Start of Material provided
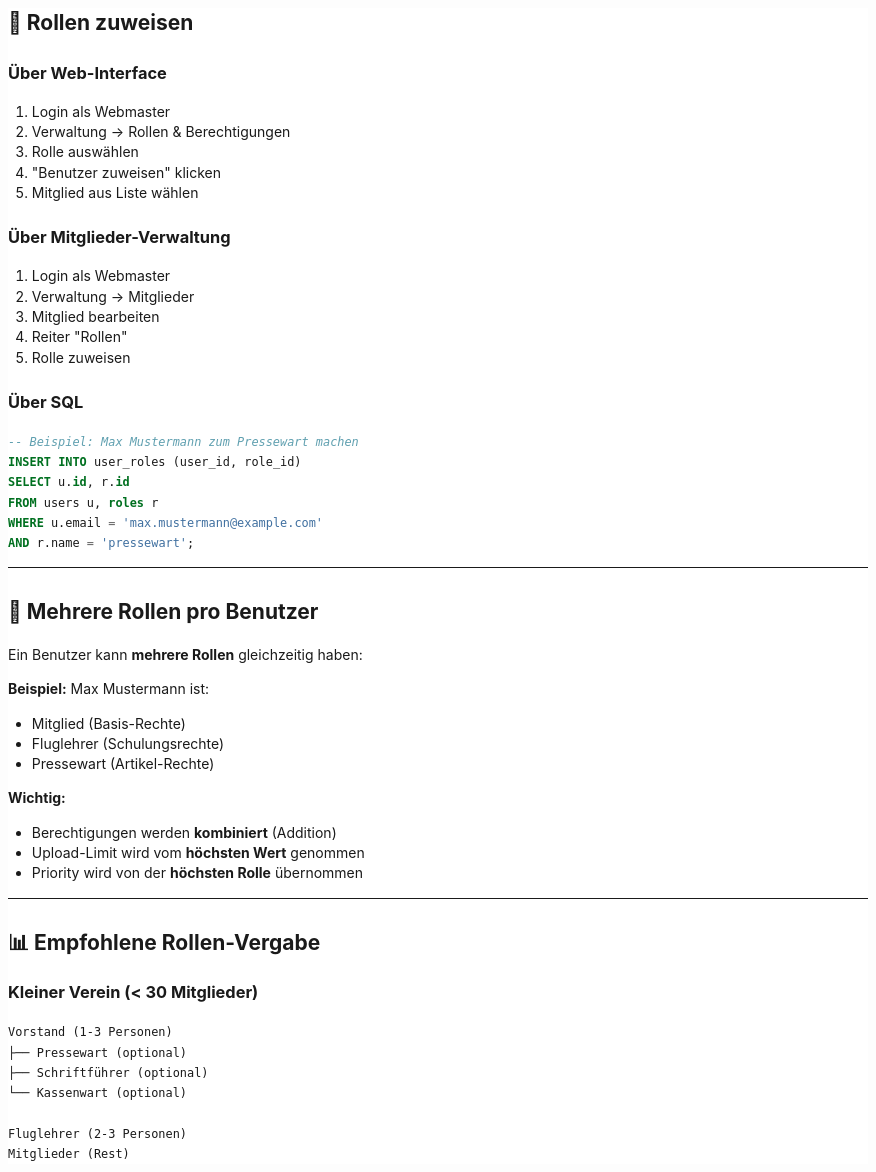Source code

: 
## 👥 Rollen zuweisen

### Über Web-Interface
1. Login als Webmaster
2. Verwaltung → Rollen & Berechtigungen
3. Rolle auswählen
4. "Benutzer zuweisen" klicken
5. Mitglied aus Liste wählen

### Über Mitglieder-Verwaltung
1. Login als Webmaster
2. Verwaltung → Mitglieder
3. Mitglied bearbeiten
4. Reiter "Rollen"
5. Rolle zuweisen

### Über SQL
```sql
-- Beispiel: Max Mustermann zum Pressewart machen
INSERT INTO user_roles (user_id, role_id)
SELECT u.id, r.id 
FROM users u, roles r
WHERE u.email = 'max.mustermann@example.com'
AND r.name = 'pressewart';
```

---

## 🔄 Mehrere Rollen pro Benutzer

Ein Benutzer kann **mehrere Rollen** gleichzeitig haben:

**Beispiel:** Max Mustermann ist:
- Mitglied (Basis-Rechte)
- Fluglehrer (Schulungsrechte)
- Pressewart (Artikel-Rechte)

**Wichtig:**
- Berechtigungen werden **kombiniert** (Addition)
- Upload-Limit wird vom **höchsten Wert** genommen
- Priority wird von der **höchsten Rolle** übernommen

---

## 📊 Empfohlene Rollen-Vergabe

### Kleiner Verein (< 30 Mitglieder)
```
Vorstand (1-3 Personen)
├── Pressewart (optional)
├── Schriftführer (optional)
└── Kassenwart (optional)

Fluglehrer (2-3 Personen)
Mitglieder (Rest)
```
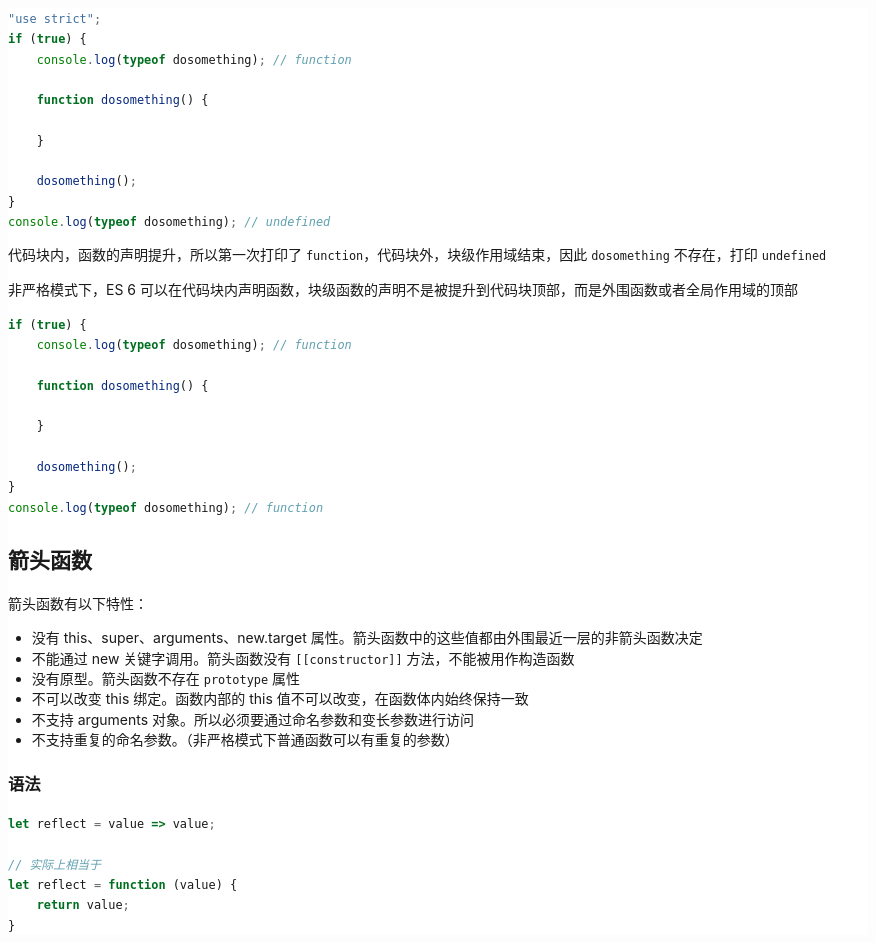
 ```javascript
"use strict";
if (true) {
    console.log(typeof dosomething); // function

    function dosomething() {

    }

    dosomething();
}
console.log(typeof dosomething); // undefined
```

代码块内，函数的声明提升，所以第一次打印了 `function`，代码块外，块级作用域结束，因此 `dosomething` 不存在，打印 `undefined`

非严格模式下，ES 6 可以在代码块内声明函数，块级函数的声明不是被提升到代码块顶部，而是外围函数或者全局作用域的顶部

```javascript
if (true) {
    console.log(typeof dosomething); // function

    function dosomething() {

    }

    dosomething();
}
console.log(typeof dosomething); // function
```



## 箭头函数

箭头函数有以下特性：

- 没有 this、super、arguments、new.target 属性。箭头函数中的这些值都由外围最近一层的非箭头函数决定
- 不能通过 new 关键字调用。箭头函数没有 `[[constructor]]` 方法，不能被用作构造函数
- 没有原型。箭头函数不存在 `prototype` 属性
- 不可以改变 this 绑定。函数内部的 this 值不可以改变，在函数体内始终保持一致
- 不支持 arguments 对象。所以必须要通过命名参数和变长参数进行访问
- 不支持重复的命名参数。（非严格模式下普通函数可以有重复的参数）

### 语法

```javascript
let reflect = value => value;

// 实际上相当于
let reflect = function (value) {
    return value;
}
```
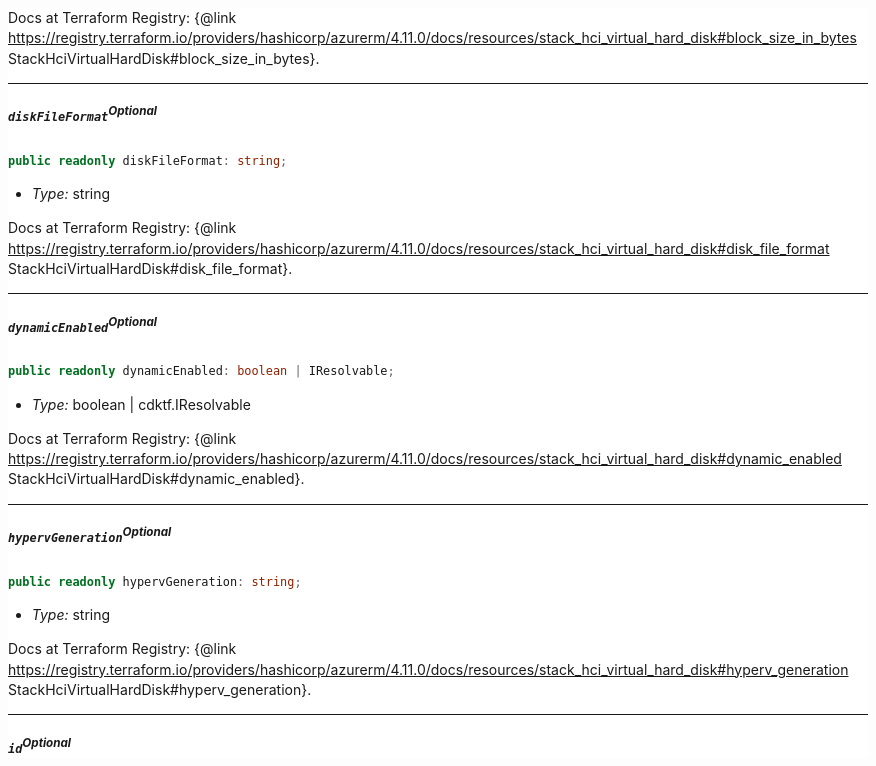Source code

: Docs at Terraform Registry: {@link https://registry.terraform.io/providers/hashicorp/azurerm/4.11.0/docs/resources/stack_hci_virtual_hard_disk#block_size_in_bytes StackHciVirtualHardDisk#block_size_in_bytes}.

---

##### `diskFileFormat`<sup>Optional</sup> <a name="diskFileFormat" id="@cdktf/provider-azurerm.stackHciVirtualHardDisk.StackHciVirtualHardDiskConfig.property.diskFileFormat"></a>

```typescript
public readonly diskFileFormat: string;
```

- *Type:* string

Docs at Terraform Registry: {@link https://registry.terraform.io/providers/hashicorp/azurerm/4.11.0/docs/resources/stack_hci_virtual_hard_disk#disk_file_format StackHciVirtualHardDisk#disk_file_format}.

---

##### `dynamicEnabled`<sup>Optional</sup> <a name="dynamicEnabled" id="@cdktf/provider-azurerm.stackHciVirtualHardDisk.StackHciVirtualHardDiskConfig.property.dynamicEnabled"></a>

```typescript
public readonly dynamicEnabled: boolean | IResolvable;
```

- *Type:* boolean | cdktf.IResolvable

Docs at Terraform Registry: {@link https://registry.terraform.io/providers/hashicorp/azurerm/4.11.0/docs/resources/stack_hci_virtual_hard_disk#dynamic_enabled StackHciVirtualHardDisk#dynamic_enabled}.

---

##### `hypervGeneration`<sup>Optional</sup> <a name="hypervGeneration" id="@cdktf/provider-azurerm.stackHciVirtualHardDisk.StackHciVirtualHardDiskConfig.property.hypervGeneration"></a>

```typescript
public readonly hypervGeneration: string;
```

- *Type:* string

Docs at Terraform Registry: {@link https://registry.terraform.io/providers/hashicorp/azurerm/4.11.0/docs/resources/stack_hci_virtual_hard_disk#hyperv_generation StackHciVirtualHardDisk#hyperv_generation}.

---

##### `id`<sup>Optional</sup> <a name="id" id="@cdktf/provider-azurerm.stackHciVirtualHardDisk.StackHciVirtualHardDiskConfig.property.id"></a>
End of Material provided
**Work item**: Write out the data above in full and exactly, but without the pictures.

**Task solution**:
Source code

: 
## 👥 Rollen zuweisen

### Über Web-Interface
1. Login als Webmaster
2. Verwaltung → Rollen & Berechtigungen
3. Rolle auswählen
4. "Benutzer zuweisen" klicken
5. Mitglied aus Liste wählen

### Über Mitglieder-Verwaltung
1. Login als Webmaster
2. Verwaltung → Mitglieder
3. Mitglied bearbeiten
4. Reiter "Rollen"
5. Rolle zuweisen

### Über SQL
```sql
-- Beispiel: Max Mustermann zum Pressewart machen
INSERT INTO user_roles (user_id, role_id)
SELECT u.id, r.id 
FROM users u, roles r
WHERE u.email = 'max.mustermann@example.com'
AND r.name = 'pressewart';
```

---

## 🔄 Mehrere Rollen pro Benutzer

Ein Benutzer kann **mehrere Rollen** gleichzeitig haben:

**Beispiel:** Max Mustermann ist:
- Mitglied (Basis-Rechte)
- Fluglehrer (Schulungsrechte)
- Pressewart (Artikel-Rechte)

**Wichtig:**
- Berechtigungen werden **kombiniert** (Addition)
- Upload-Limit wird vom **höchsten Wert** genommen
- Priority wird von der **höchsten Rolle** übernommen

---

## 📊 Empfohlene Rollen-Vergabe

### Kleiner Verein (< 30 Mitglieder)
```
Vorstand (1-3 Personen)
├── Pressewart (optional)
├── Schriftführer (optional)
└── Kassenwart (optional)

Fluglehrer (2-3 Personen)
Mitglieder (Rest)
```
 ```javascript
"use strict";
if (true) {
    console.log(typeof dosomething); // function

    function dosomething() {

    }

    dosomething();
}
console.log(typeof dosomething); // undefined
```

代码块内，函数的声明提升，所以第一次打印了 `function`，代码块外，块级作用域结束，因此 `dosomething` 不存在，打印 `undefined`

非严格模式下，ES 6 可以在代码块内声明函数，块级函数的声明不是被提升到代码块顶部，而是外围函数或者全局作用域的顶部

```javascript
if (true) {
    console.log(typeof dosomething); // function

    function dosomething() {

    }

    dosomething();
}
console.log(typeof dosomething); // function
```



## 箭头函数

箭头函数有以下特性：

- 没有 this、super、arguments、new.target 属性。箭头函数中的这些值都由外围最近一层的非箭头函数决定
- 不能通过 new 关键字调用。箭头函数没有 `[[constructor]]` 方法，不能被用作构造函数
- 没有原型。箭头函数不存在 `prototype` 属性
- 不可以改变 this 绑定。函数内部的 this 值不可以改变，在函数体内始终保持一致
- 不支持 arguments 对象。所以必须要通过命名参数和变长参数进行访问
- 不支持重复的命名参数。（非严格模式下普通函数可以有重复的参数）

### 语法

```javascript
let reflect = value => value;

// 实际上相当于
let reflect = function (value) {
    return value;
}
```
Source code

: Docs at Terraform Registry: {@link https://registry.terraform.io/providers/hashicorp/azurerm/4.11.0/docs/resources/stack_hci_virtual_hard_disk#block_size_in_bytes StackHciVirtualHardDisk#block_size_in_bytes}.

---

##### `diskFileFormat`<sup>Optional</sup> <a name="diskFileFormat" id="@cdktf/provider-azurerm.stackHciVirtualHardDisk.StackHciVirtualHardDiskConfig.property.diskFileFormat"></a>

```typescript
public readonly diskFileFormat: string;
```

- *Type:* string

Docs at Terraform Registry: {@link https://registry.terraform.io/providers/hashicorp/azurerm/4.11.0/docs/resources/stack_hci_virtual_hard_disk#disk_file_format StackHciVirtualHardDisk#disk_file_format}.

---

##### `dynamicEnabled`<sup>Optional</sup> <a name="dynamicEnabled" id="@cdktf/provider-azurerm.stackHciVirtualHardDisk.StackHciVirtualHardDiskConfig.property.dynamicEnabled"></a>

```typescript
public readonly dynamicEnabled: boolean | IResolvable;
```

- *Type:* boolean | cdktf.IResolvable

Docs at Terraform Registry: {@link https://registry.terraform.io/providers/hashicorp/azurerm/4.11.0/docs/resources/stack_hci_virtual_hard_disk#dynamic_enabled StackHciVirtualHardDisk#dynamic_enabled}.

---

##### `hypervGeneration`<sup>Optional</sup> <a name="hypervGeneration" id="@cdktf/provider-azurerm.stackHciVirtualHardDisk.StackHciVirtualHardDiskConfig.property.hypervGeneration"></a>

```typescript
public readonly hypervGeneration: string;
```

- *Type:* string

Docs at Terraform Registry: {@link https://registry.terraform.io/providers/hashicorp/azurerm/4.11.0/docs/resources/stack_hci_virtual_hard_disk#hyperv_generation StackHciVirtualHardDisk#hyperv_generation}.

---

##### `id`<sup>Optional</sup> <a name="id" id="@cdktf/provider-azurerm.stackHciVirtualHardDisk.StackHciVirtualHardDiskConfig.property.id"></a>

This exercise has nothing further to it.